Daí que ontem em me deu um rompante cinematográfico e eu me peguei cortando os cabelos com raiva, muita raiva. Peguei uma tesoura grande do escritório do meu pai e me pus a picotar o cabelo todinho. Não foi uma atitude serena, pensada, feita com cuidado e muito menos com parcimônia.
Eu fui picotando mesmo, blocos enormes, que se dissociavam violentamente de mim e caiam toscos e inertes no chão do meu quarto.
Depois disso eu nem tive aquele momento de depois, sabe? Aquele silêncio após o ato, silêncio reflexivo. Eu simplesmente voltei pra cadeira na frente do computador e fiquei compulsivamente dando f5 no Yahoo, no facebook; abrindo e fechando as janelas do word e do powerpoint com meus slides da pesquisa.
Claro que depois, bem depois, bem no fundo da noite, eu me pus a chorar baixinho, e aquela sensação horrível de solidão tomou conta até do meu dedinho do pé. Eu amassava minha tartaruga de pelúcia e derramava lágrimas de covardia nela.

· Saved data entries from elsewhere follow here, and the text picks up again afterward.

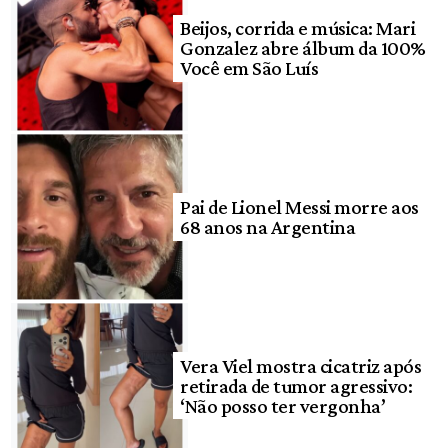
Beijos, corrida e música: Mari
Gonzalez abre álbum da 100%
Você em São Luís
Pai de Lionel Messi morre aos
68 anos na Argentina
Vera Viel mostra cicatriz após
retirada de tumor agressivo:
‘Não posso ter vergonha’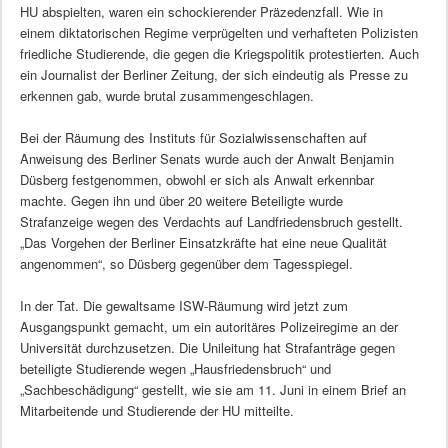
HU abspielten, waren ein schockierender Präzedenzfall. Wie in
einem diktatorischen Regime verprügelten und verhafteten Polizisten
friedliche Studierende, die gegen die Kriegspolitik protestierten. Auch
ein Journalist der Berliner Zeitung, der sich eindeutig als Presse zu
erkennen gab, wurde brutal zusammengeschlagen.
Bei der Räumung des Instituts für Sozialwissenschaften auf
Anweisung des Berliner Senats wurde auch der Anwalt Benjamin
Düsberg festgenommen, obwohl er sich als Anwalt erkennbar
machte. Gegen ihn und über 20 weitere Beteiligte wurde
Strafanzeige wegen des Verdachts auf Landfriedensbruch gestellt.
„Das Vorgehen der Berliner Einsatzkräfte hat eine neue Qualität
angenommen“, so Düsberg gegenüber dem Tagesspiegel.
In der Tat. Die gewaltsame ISW-Räumung wird jetzt zum
Ausgangspunkt gemacht, um ein autoritäres Polizeiregime an der
Universität durchzusetzen. Die Unileitung hat Strafanträge gegen
beteiligte Studierende wegen „Hausfriedensbruch“ und
„Sachbeschädigung“ gestellt, wie sie am 11. Juni in einem Brief an
Mitarbeitende und Studierende der HU mitteilte.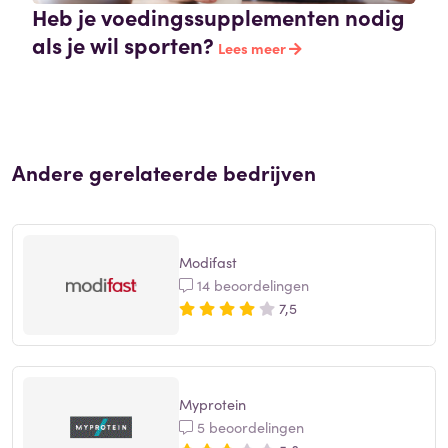
Heb je voedingssupplementen nodig
als je wil sporten?
Lees meer
Andere gerelateerde bedrijven
Modifast
14 beoordelingen
7,5
Myprotein
5 beoordelingen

E daí que hoje eu fui ajeitar a merda com o Kaká. Ele me chamou de "praticamente a garota interrompida". Disse pra eu ficar calma, pq esses rompantes acontecem nas melhores famílias.
Eu disse pra ele dar vazão à criatividade dele e não é que ele me fez um corte muito louco? Nunca tive o cabelo tão curtinho e repicado, me dava um nervoso enquanto ele brincava com aquela tesoura. Eu comecei a suar na cadeira. Mas daí ele ficava acariciando meu ego, dizendo que eu não compactuo com a estética da mulher portoalegrense, que eu devia ter nascido na França, que eu tinha um ar blasé e desapegado que era tudonessavida. E que um corte desconstruído tinha tudo a ver com a maneira que eu me vestia. Então tá.
Resultado: voltei pra casa mais feliz, com um curtinho-quase-nouvelle-vague [haha] [minha irmã vai me matar] e com a certeza que com um empurrãozinho, eu consigo ser um pouco corajosa.
Mas o inverno continua crescendo aqui dentro desse corpo, é óbvio.